Set the username and password to the actual user name and password.

Creating a Secret Using kubectl

  1. According to Connecting to a Kubernetes Cluster Using kubectl, configure the kubectl command to connect an ECS server to the cluster.
  2. Create and edit the cce-secrets.yaml file based on the Base64 encoding method.

    vi cce-secret.yaml

    apiVersion: v1
    kind: Secret
    metadata:
      name: mysecret
    type: Opaque
    data:
      username: mysecret
      password: ****** # The Base64 coding scheme is required. The method is as follows: echo -n "Content to be encoded" | base64

  3. Create a secret.

    kubectl create -f cce-secret.yaml

    You can query the secret after creation.

    kubectl get secret

Base64 Encoding

To encrypt a character string to Base64, you can run the echo -n encoding content | base64 command. The following is an example.

root@ubuntu:~# echo -n "Content to be encoded" | base64
******

Related Operations

After creating a configuration item, you can update or delete it as described in Table 2.
NOTE:

The secret list contains system secret resources that can be queried only. The system secret resources cannot be updated or deleted.

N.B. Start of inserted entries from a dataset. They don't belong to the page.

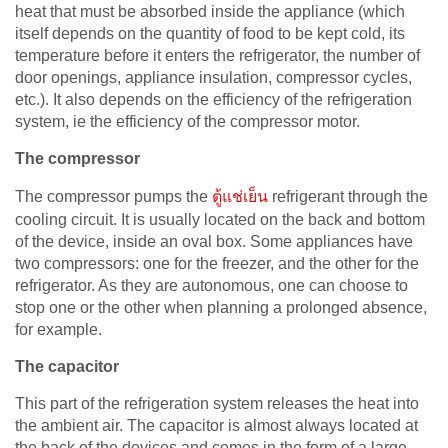
heat that must be absorbed inside the appliance (which
itself depends on the quantity of food to be kept cold, its
temperature before it enters the refrigerator, the number of
door openings, appliance insulation, compressor cycles,
etc.). It also depends on the efficiency of the refrigeration
system, ie the efficiency of the compressor motor.
The compressor
The compressor pumps the
ตู้แช่เย็น
refrigerant through the
cooling circuit. It is usually located on the back and bottom
of the device, inside an oval box. Some appliances have
two compressors: one for the freezer, and the other for the
refrigerator. As they are autonomous, one can choose to
stop one or the other when planning a prolonged absence,
for example.
The capacitor
This part of the refrigeration system releases the heat into
the ambient air. The capacitor is almost always located at
the back of the devices and comes in the form of a large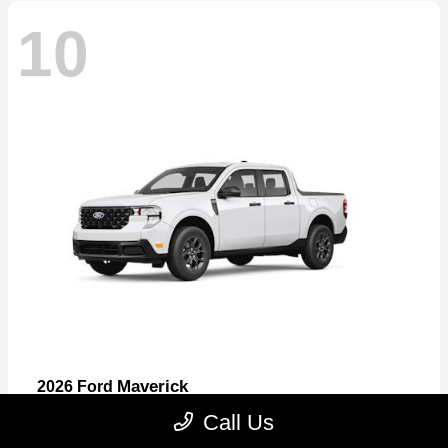
10
Maverick
2026 Ford
Starting at
$32,530
Call Us
Disclosure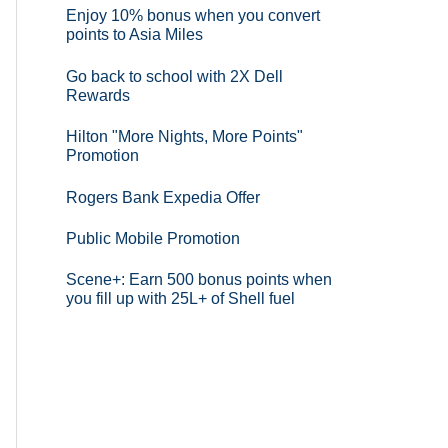
Enjoy 10% bonus when you convert
points to Asia Miles
Go back to school with 2X Dell
Rewards
Hilton "More Nights, More Points"
Promotion
Rogers Bank Expedia Offer
Public Mobile Promotion
Scene+: Earn 500 bonus points when
you fill up with 25L+ of Shell fuel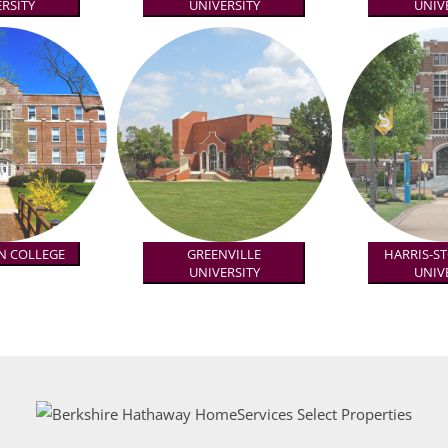
RSITY
UNIVERSITY
UNIV
N COLLEGE
GREENVILLE
HARRIS-S
UNIVERSITY
UNIV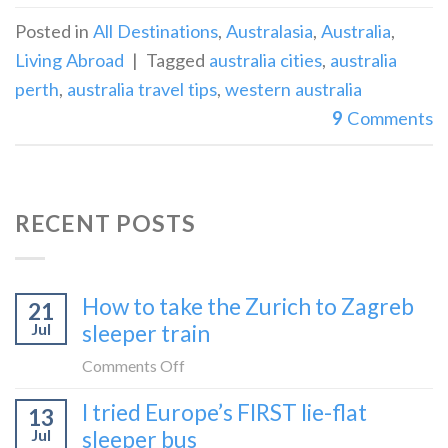
Posted in
All Destinations
,
Australasia
,
Australia
,
Living Abroad
|
Tagged
australia cities
,
australia
perth
,
australia travel tips
,
western australia
9
Comments
RECENT POSTS
How to take the Zurich to Zagreb
21
Jul
sleeper train
on
Comments Off
How
I tried Europe’s FIRST lie-flat
13
to
Jul
sleeper bus
take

Table 2 Related Operations

Operation

Description

Updating a secret

  1. Select a key you want to modify and click Modify.
  2. Modify the secret data. For more information, see Table 1.
  3. Click Modify Secret.

Deleting a secret

Select the secret you want to delete and click Delete.

Follow the prompts to delete the secret.

Deleting secrets in batches

  1. Select the secrets to be deleted.
  2. Click Delete above the secret list.
  3. Follow the prompts to delete the secrets.